Various global and local optimization algorithms, as well as many practical cases. Besides, this repository aslo uses common language and analogy to explain the thinking of various algorithms. —— Still Updating!!
Contents: common local optimization and global optimization algorithms.
Tips: - The speed of gradient descent algorithm is slow, the number of iterations is large, and the final result is approximate; - Newton method uses the second-order Taylor expansion approximation of the function, converging very fast! - Conjugate gradient method is a compromise between gradient descent and Newton method! Having the convergence rage of Newton method and doesn't need the second derivative! —— Recommend!!
Monte-Carlo(MC): Choose the best one based on a large number of samples. For example, There are 1000 apples in a basket, and you take one out at random every time. Then, you take another one out, comparing it with the previous one and keep the bigger one. Follow this loop. The more times you sample, the more likely you are able to pick the largest apple! But unless you take out all 1,000 apples, you never know for sure if the one you're keeping is the biggest one. You know, even if you've got 999 of them, the last one still has the possibility to be the biggest apple! Advantage: As long as there is a sufficient number of sampling times, we can certainly get a good result, which means that the algorithm must converge. Disadvantage: need a lot of sampling!
Simulated-annealing(SA): This algorithem gradually knows what its goal is! And it keeps moving toward a clearer goal, less and less distracted by temptation. For example, in order to find out the highest mountain on earth, a rabbit doesn't have the right strategy at the beginning. So it jumps at random for a long time. During the trying time, it may go up to high places, step into flat ground or gully. But as the time passes by, this rabbit wakes up and jumps directly to the highest destination, and finally reaches Mount Everest. Advantage: The global optimal solution can be found under the finite number of iterations. Disadvantage: For some very complex functions, such as having many local extremum points, if the initial value is not found well, it is very likely that the global optimal solution cannot be found eventually.
Particle-swarm optimization(PSO): Information is shared! Search as a team! Team members share information and make progress together to avoid individuals have shortsightedness and lack of global consciousness. For example, just like in Go Game, focusing only on one corner of the battle does not necessarily lead to the final victory. You should look at the whole board and think of all the pieces as a team. Advantage: Better than SA, and can be computed in parallel. —— Recommend!!

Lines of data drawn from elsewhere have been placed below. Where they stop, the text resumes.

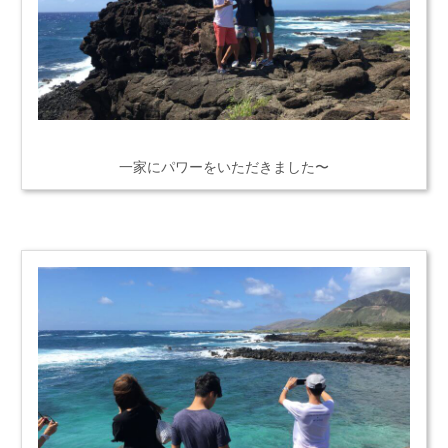
一家にパワーをいただきました〜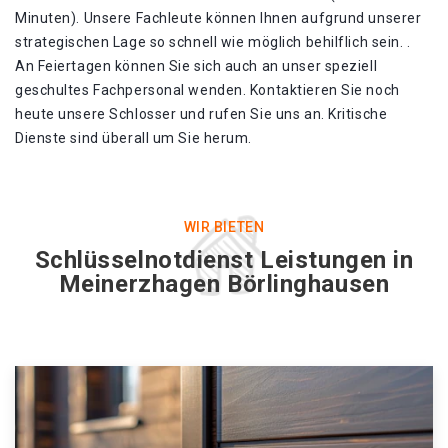
Minuten). Unsere Fachleute können Ihnen aufgrund unserer
strategischen Lage so schnell wie möglich behilflich sein. .
An Feiertagen können Sie sich auch an unser speziell
geschultes Fachpersonal wenden. Kontaktieren Sie noch
heute unsere Schlosser und rufen Sie uns an. Kritische
Dienste sind überall um Sie herum.
WIR BIETEN
Schlüsselnotdienst Leistungen in
Meinerzhagen Börlinghausen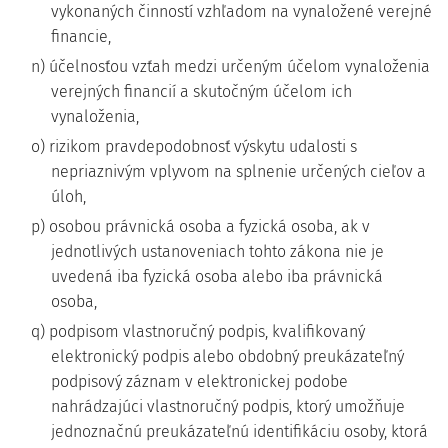
vykonaných činností vzhľadom na vynaložené verejné
financie,
n) účelnosťou vzťah medzi určeným účelom vynaloženia
verejných financií a skutočným účelom ich
vynaloženia,
o) rizikom pravdepodobnosť výskytu udalosti s
nepriaznivým vplyvom na splnenie určených cieľov a
úloh,
p) osobou právnická osoba a fyzická osoba, ak v
jednotlivých ustanoveniach tohto zákona nie je
uvedená iba fyzická osoba alebo iba právnická
osoba,
q) podpisom vlastnoručný podpis, kvalifikovaný
elektronický podpis alebo obdobný preukázateľný
podpisový záznam v elektronickej podobe
nahrádzajúci vlastnoručný podpis, ktorý umožňuje
jednoznačnú preukázateľnú identifikáciu osoby, ktorá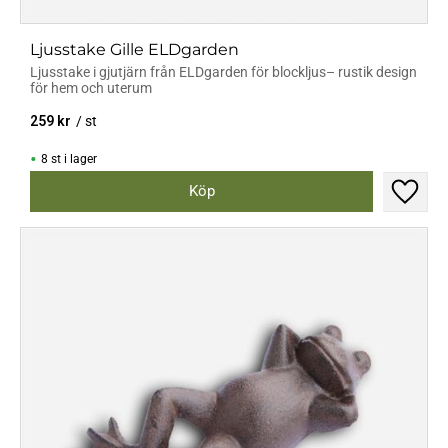
Ljusstake Gille ELDgarden
Ljusstake i gjutjärn från ELDgarden för blockljus– rustik design
för hem och uterum
259
kr
/
st
8 st i lager
Lägg til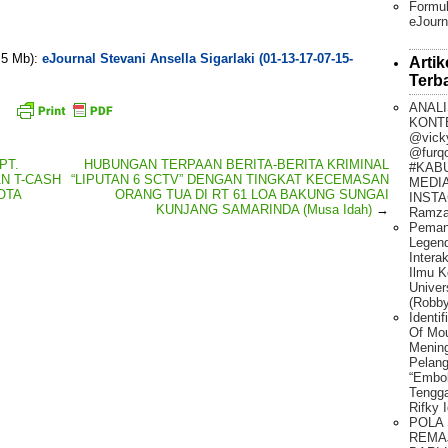
Formul
eJourn
. 5 Mb):
eJournal Stevani Ansella Sigarlaki (01-13-17-07-15-
Artik
Terb
ANALI
KONT
@vick
@furq
PT.
HUBUNGAN TERPAAN BERITA-BERITA KRIMINAL
#KAB
N T-CASH
“LIPUTAN 6 SCTV” DENGAN TINGKAT KECEMASAN
MEDIA
OTA
ORANG TUA DI RT 61 LOA BAKUNG SUNGAI
INSTA
KUNJANG SAMARINDA (Musa Idah)
→
Ramza
Peman
Legen
Intera
Ilmu K
Univer
(Robby
Identi
Of Mo
Mening
Pelang
“Embo
Tengg
Rifky 
POLA
REMA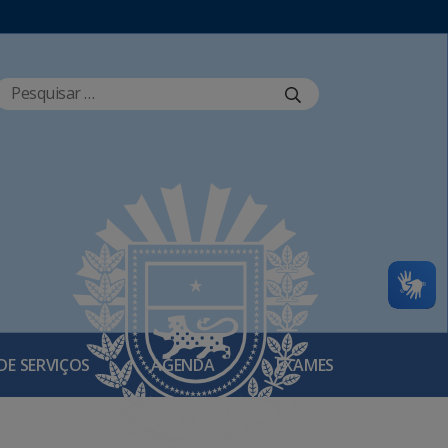
DE SERVIÇOS
AGENDA
EXAMES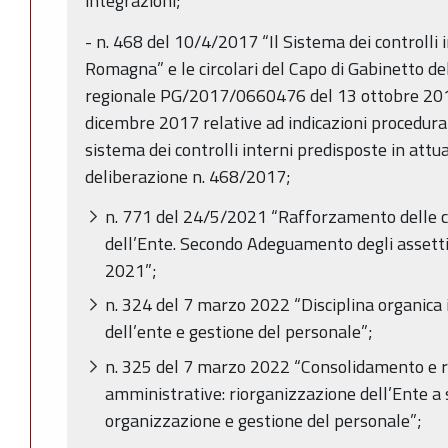
integrazioni;
- n. 468 del 10/4/2017 “Il Sistema dei controlli 
Romagna” e le circolari del Capo di Gabinetto de
regionale PG/2017/0660476 del 13 ottobre 2
dicembre 2017 relative ad indicazioni procedural
sistema dei controlli interni predisposte in attu
deliberazione n. 468/2017;
n. 771 del 24/5/2021 “Rafforzamento delle 
dell’Ente. Secondo Adeguamento degli assetti o
2021”;
n. 324 del 7 marzo 2022 “Disciplina organica 
dell’ente e gestione del personale”;
n. 325 del 7 marzo 2022 “Consolidamento e r
amministrative: riorganizzazione dell’Ente a 
organizzazione e gestione del personale”;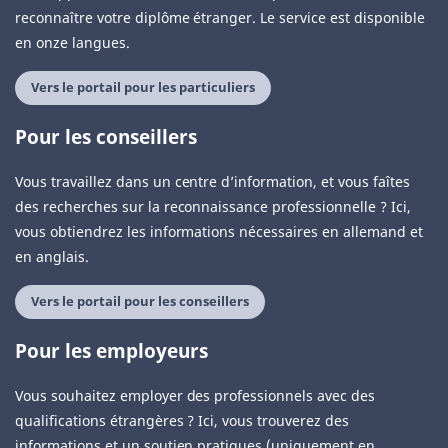
reconnaître votre diplôme étranger. Le service est disponible
en onze langues.
Vers le portail pour les particuliers
Pour les conseillers
Vous travaillez dans un centre d’information, et vous faîtes
des recherches sur la reconnaissance professionnelle ? Ici,
vous obtiendrez les informations nécessaires en allemand et
en anglais.
Vers le portail pour les conseillers
Pour les employeurs
Vous souhaitez employer des professionnels avec des
qualifications étrangères ? Ici, vous trouverez des
informations et un soutien pratiques (uniquement en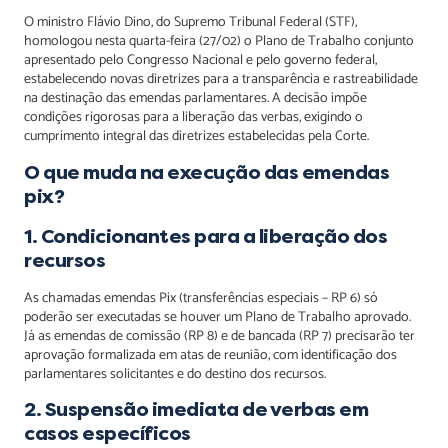
O ministro Flávio Dino, do Supremo Tribunal Federal (STF),
homologou nesta quarta-feira (27/02) o Plano de Trabalho conjunto
apresentado pelo Congresso Nacional e pelo governo federal,
estabelecendo novas diretrizes para a transparência e rastreabilidade
na destinação das emendas parlamentares. A decisão impõe
condições rigorosas para a liberação das verbas, exigindo o
cumprimento integral das diretrizes estabelecidas pela Corte.
O que muda na execução das emendas
pix?
1. Condicionantes para a liberação dos
recursos
As chamadas emendas Pix (transferências especiais – RP 6) só
poderão ser executadas se houver um Plano de Trabalho aprovado.
Já as emendas de comissão (RP 8) e de bancada (RP 7) precisarão ter
aprovação formalizada em atas de reunião, com identificação dos
parlamentares solicitantes e do destino dos recursos.
2. Suspensão imediata de verbas em
casos específicos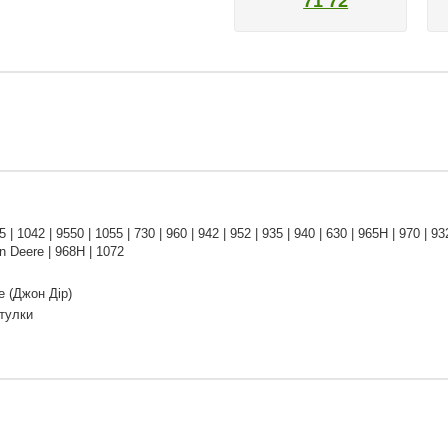
71 72
 | 1042 | 9550 | 1055 | 730 | 960 | 942 | 952 | 935 | 940 | 630 | 965H | 970 | 93
n Deere | 968H | 1072
e (Джон Дір)
Втулки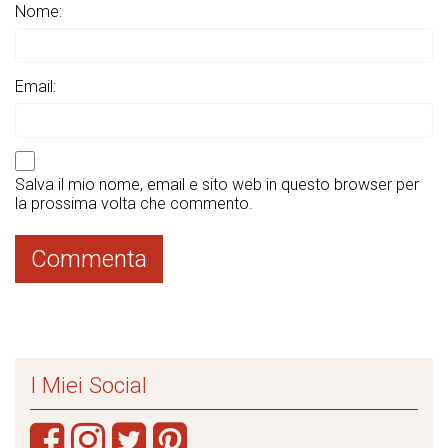
Nome:
Email:
Salva il mio nome, email e sito web in questo browser per
la prossima volta che commento.
I Miei Social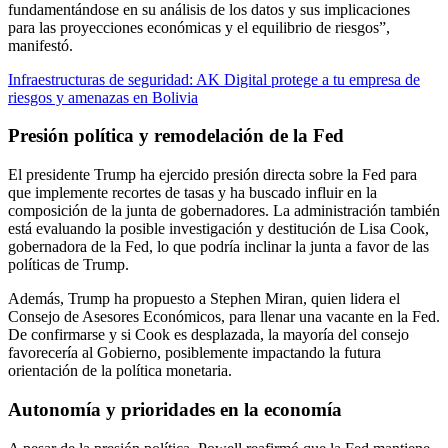
fundamentándose en su análisis de los datos y sus implicaciones
para las proyecciones económicas y el equilibrio de riesgos”,
manifestó.
Infraestructuras de seguridad: AK Digital protege a tu empresa de
riesgos y amenazas en Bolivia
Presión política y remodelación de la Fed
El presidente Trump ha ejercido presión directa sobre la Fed para
que implemente recortes de tasas y ha buscado influir en la
composición de la junta de gobernadores. La administración también
está evaluando la posible investigación y destitución de Lisa Cook,
gobernadora de la Fed, lo que podría inclinar la junta a favor de las
políticas de Trump.
Además, Trump ha propuesto a Stephen Miran, quien lidera el
Consejo de Asesores Económicos, para llenar una vacante en la Fed.
De confirmarse y si Cook es desplazada, la mayoría del consejo
favorecería al Gobierno, posiblemente impactando la futura
orientación de la política monetaria.
Autonomía y prioridades en la economía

Tips: - In complex functions(many minimum traps), such as the Schaffer function, MC and PSO have good results, but SA is easy to be caught in traps. - PSO has faster computing speed than MC, and has good parallelization characteristics! Easy to change it to a parallel program. - If the actual function is not too complicated (unlike Schaffer), PSO is a good and economical choice! - MC works for any problem! Yes, it can find out global optimality for any complex functions as long as doing enough sampling(it is easy to conclude from the idea of this method)!

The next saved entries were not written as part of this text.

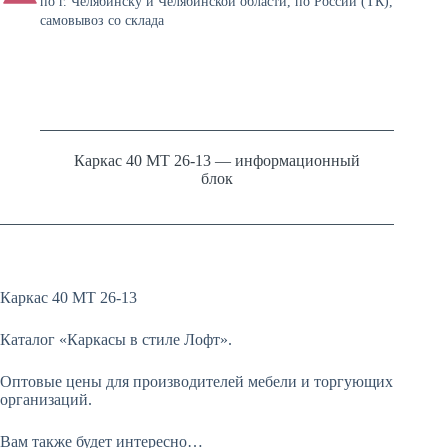
по г. Челябинску и Челябинской области, по России (ТК),
самовывоз со склада
Каркас 40 МТ 26-13 — информационный
блок
Каркас 40 МТ 26-13
Каталог «Каркасы в стиле Лофт».
Оптовые цены для производителей мебели и торгующих
организаций.
Вам также будет интересно…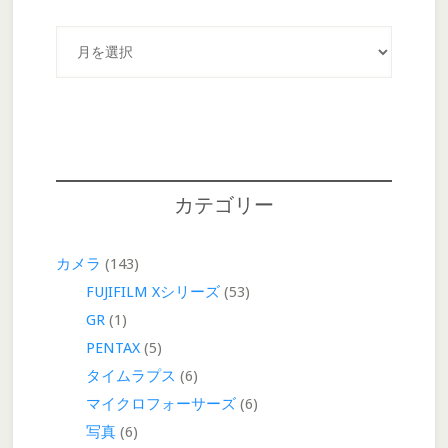
月
別
ア
ー
カ
イ
ブ
カテゴリー
カメラ
(143)
FUJIFILM Xシリーズ
(53)
GR
(1)
PENTAX
(5)
タイムラプス
(6)
マイクロフォーサーズ
(6)
写真
(6)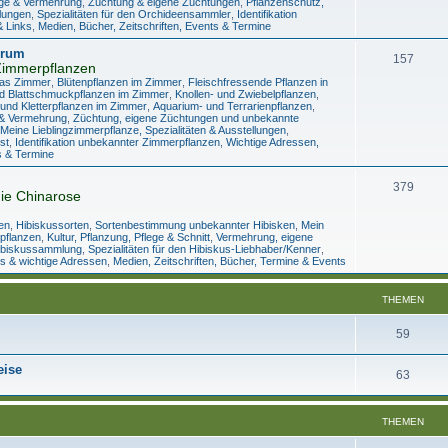
lege & Vermehrung
,
Züchtung & eigene Züchtungen
,
Pflanzenschutz,
llungen
,
Spezialitäten für den Orchideensammler
,
Identifikation
& Links
,
Medien, Bücher, Zeitschriften, Events & Termine
orum
157
Zimmerpflanzen
das Zimmer
,
Blütenpflanzen im Zimmer
,
Fleischfressende Pflanzen in
d Blattschmuckpflanzen im Zimmer
,
Knollen- und Zwiebelpflanzen
,
und Kletterpflanzen im Zimmer
,
Aquarium- und Terrarienpflanzen
,
e & Vermehrung
,
Züchtung, eigene Züchtungen und unbekannte
Meine Lieblingzimmerpflanze, Spezialitäten & Ausstellungen
,
st
,
Identifikation unbekannter Zimmerpflanzen
,
Wichtige Adressen,
s & Termine
379
ie Chinarose
en
,
Hibiskussorten
,
Sortenbestimmung unbekannter Hibisken
,
Mein
tpflanzen
,
Kultur, Pflanzung, Pflege & Schnitt
,
Vermehrung, eigene
ibiskussammlung
,
Spezialitäten für den Hibiskus-Liebhaber/Kenner
,
s & wichtige Adressen
,
Medien, Zeitschriften, Bücher, Termine & Events
THEMEN
59
eise
63
THEMEN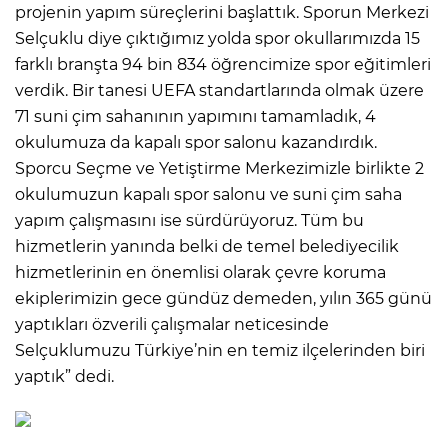
projenin yapım süreçlerini başlattık. Sporun Merkezi
Selçuklu diye çıktığımız yolda spor okullarımızda 15
farklı branşta 94 bin 834 öğrencimize spor eğitimleri
verdik. Bir tanesi UEFA standartlarında olmak üzere
71 suni çim sahanının yapımını tamamladık, 4
okulumuza da kapalı spor salonu kazandırdık.
Sporcu Seçme ve Yetiştirme Merkezimizle birlikte 2
okulumuzun kapalı spor salonu ve suni çim saha
yapım çalışmasını ise sürdürüyoruz. Tüm bu
hizmetlerin yanında belki de temel belediyecilik
hizmetlerinin en önemlisi olarak çevre koruma
ekiplerimizin gece gündüz demeden, yılın 365 günü
yaptıkları özverili çalışmalar neticesinde
Selçuklumuzu Türkiye’nin en temiz ilçelerinden biri
yaptık” dedi.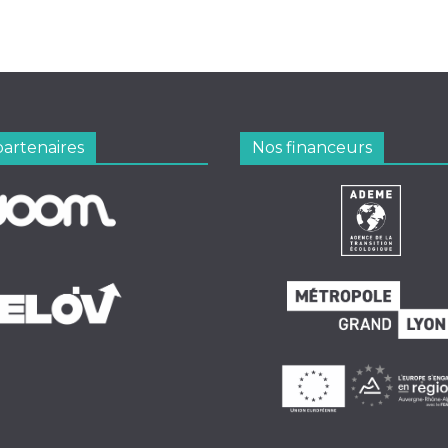
partenaires
Nos financeurs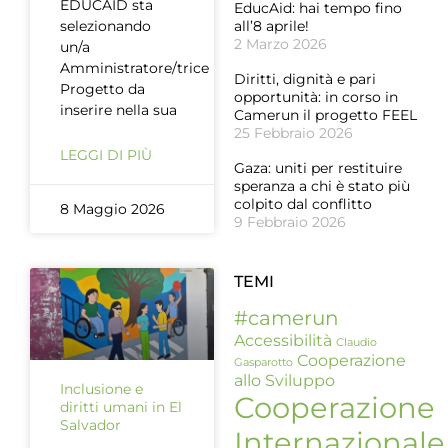
EDUCAID sta
EducAid: hai tempo fino
selezionando
all’8 aprile!
2 Marzo 2026
un/a
Amministratore/trice
Diritti, dignità e pari
Progetto da
opportunità: in corso in
inserire nella sua
Camerun il progetto FEEL
25 Febbraio 2026
LEGGI DI PIÙ
Gaza: uniti per restituire
speranza a chi è stato più
colpito dal conflitto
8 Maggio 2026
9 Febbraio 2026
TEMI
#camerun
Accessibilità
Claudio
Cooperazione
Gasparotto
allo Sviluppo
Inclusione e
Cooperazione
diritti umani in El
Salvador
Internazionale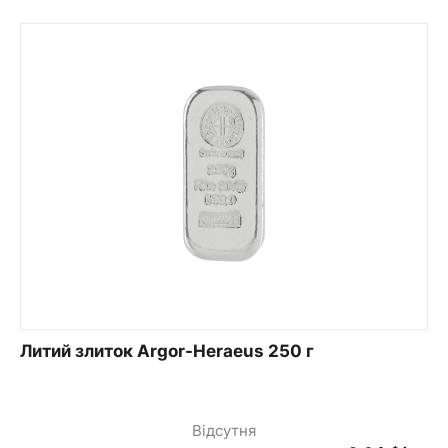
Литий злиток Argor-Heraeus 250 г
Відсутня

Ant-colony optimization(ACO): Like PSO, the ACO also relys on the strength of the teamwork to find the final target! What's special about the ACO is that its 'pheromones evaporate', this concept is unique!
Tips: - When a problem/function is more complex(many local extreme traps), the local minimum points, which are very close to the global optimal point, are the most confusing! SA, PSO, ACO are all likely to fall into these traps, and this problem cannot be solved easily just by adjusting superparameters. The only way to get out of this trap in the current model is to go back and run the program again! Therefore, the choice of the initial value/location/point is very critical!!
内容：常见全局最优、局部最优算法合集 + 思路总结
注意： - 梯度下降算法速度较慢、迭代次数较大，并且最后的结果是近似值； - 牛顿法利用函数的二阶泰勒展开近似，可以一步到位（收敛很快）！并且结果的精度很高！缺点是需要用到海森矩阵，即函数的二阶导！ - 共轭梯度法是介于梯度下降和牛顿法之间的折中方法，既有牛顿法的收敛速度，又不需要用到函数的二阶导！推荐这种方法！
注意： - 当一个问题/函数较为复杂时(有很多局部极值陷阱)，往往离全局最优“较邻近”的局部极小值点们最具有迷惑性！模拟退火、粒子群、蚁群这三种算法都有可能出现走不出这“最后一关”的情况！这是调参数所不能解决的问题了！唯一可以保证在当前模型下走出这样的陷阱的办法就是重新走。总结：“行百里者半九十”，最后的路最难走。